If fewer than 30 gallons of water or sand are applied to the fire during a given round, the chance of extinguishing the fire drops to 50%. If fewer than 20 gallons of water are applied to the 10-foot section in the same round, the chance is a mere 25%, while fewer than 10 gallons of water applied in the same round simply cannot extinguish the fire at all. Fire-fighting materials are normally held below decks
unless a combat is imminent, in which case they are rolled into the center of the main deck, where they
can be readily accessed by the crew in the event of a fire.
Out of Control
An airship that is out of control is in grave danger. The pilot is no longer able to steer the vessel, leading to wild variations in facing, attitude, and altitude.

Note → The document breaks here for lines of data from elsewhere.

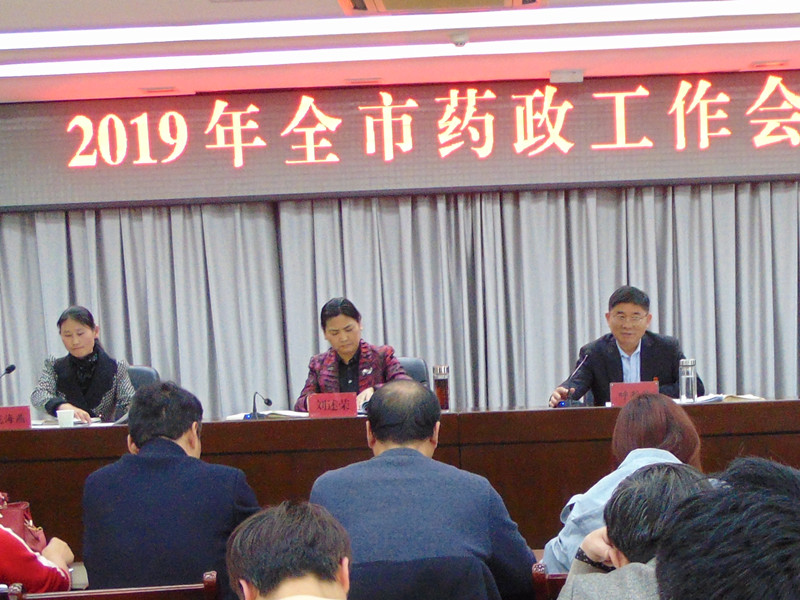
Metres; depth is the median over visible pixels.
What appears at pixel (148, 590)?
chair
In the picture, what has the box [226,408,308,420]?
paper
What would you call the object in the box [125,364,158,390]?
office chair
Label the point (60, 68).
ceiling light
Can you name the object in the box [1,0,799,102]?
ceiling
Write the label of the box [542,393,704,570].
woman
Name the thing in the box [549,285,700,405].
man
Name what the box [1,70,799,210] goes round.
led banner
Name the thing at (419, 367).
office chair
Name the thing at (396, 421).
man
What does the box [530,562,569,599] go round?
chair
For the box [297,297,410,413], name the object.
woman
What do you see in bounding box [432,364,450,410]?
tea bottle
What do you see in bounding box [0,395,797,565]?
conference table
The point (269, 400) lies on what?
microphone
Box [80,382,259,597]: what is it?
man
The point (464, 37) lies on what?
smoke detector
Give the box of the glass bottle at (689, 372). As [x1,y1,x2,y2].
[678,358,697,402]
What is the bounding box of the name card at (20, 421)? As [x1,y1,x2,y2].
[0,404,32,429]
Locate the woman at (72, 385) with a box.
[31,305,136,424]
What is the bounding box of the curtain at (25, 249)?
[0,180,798,418]
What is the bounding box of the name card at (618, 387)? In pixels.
[609,380,659,407]
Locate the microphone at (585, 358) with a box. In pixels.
[555,353,588,407]
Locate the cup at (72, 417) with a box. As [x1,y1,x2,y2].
[56,408,75,427]
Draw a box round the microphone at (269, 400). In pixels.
[249,391,272,419]
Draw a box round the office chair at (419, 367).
[396,357,429,387]
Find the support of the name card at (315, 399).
on the conference table
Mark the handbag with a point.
(15, 520)
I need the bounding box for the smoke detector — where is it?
[448,31,469,47]
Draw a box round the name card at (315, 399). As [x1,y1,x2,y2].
[307,391,357,417]
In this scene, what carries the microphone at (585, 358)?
on the conference table
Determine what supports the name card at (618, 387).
on the conference table
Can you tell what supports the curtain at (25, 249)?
attached to the back wall
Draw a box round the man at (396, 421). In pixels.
[304,381,540,599]
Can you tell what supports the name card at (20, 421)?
on the conference table
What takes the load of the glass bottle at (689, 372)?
on the conference table
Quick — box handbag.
[0,491,45,553]
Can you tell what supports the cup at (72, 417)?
on the conference table
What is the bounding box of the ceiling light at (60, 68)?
[1,27,798,81]
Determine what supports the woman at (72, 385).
on the office chair at (143, 368)
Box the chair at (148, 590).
[1,570,222,599]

Airships become out of control for a variety of reasons: poor weather conditions, severe damage, and over-aggressive piloting are just a few of the reasons an airship might find itself out of control. For the pilot, it’s not important to know what sent the airship out of control, what matters is getting the airship settled before it crashes.
At the end of every round that the ship is out of control, the pilot is allowed a single Profession (Sailor) skill check to regain control. The DC of this check is 15 plus 1 per 10 mph of the ship’s speed, and plus 2 for every altitude band the ship has gained or lost in the round. When an airship is out of control, a number of things happen during every round the out of control condition persists.
• Heading change. One per round, per point of maneuverability, the GM should roll 1d6. On a result of 1 or 2, the airship turns 45-degrees to its left. On a roll of 3 or 4, the airship does not change heading.
On a result of 5 or 6, the airship turns 45-degrees to its right. The changes should occur more or less at random, but no two turns occur within 50 feet of one another. An airship never turns directly into the wind when it is out of control. Treat any result which indicates an airship would make such a turn as if a 3 or 4 had been rolled.
• Speed Change. Fortunately for everyone aboard the airship, its speed begins decreasing the round immediately following the round in which it became out of control. The airship decelerates at a rate of 10 mph each round until the pilot regains control.
• Altitude Change. The GM should roll 1d6 at the beginning of any round during which the airship is out of control. On a result of 1 or 2, the airship descends 1d4 altitude bands. On a result of 3 to 5, the airship remains at its current altitude and, on a result of 6, the airship gains 1d2 altitude bands. Any airship which falls below the first altitude band while out of control crashes.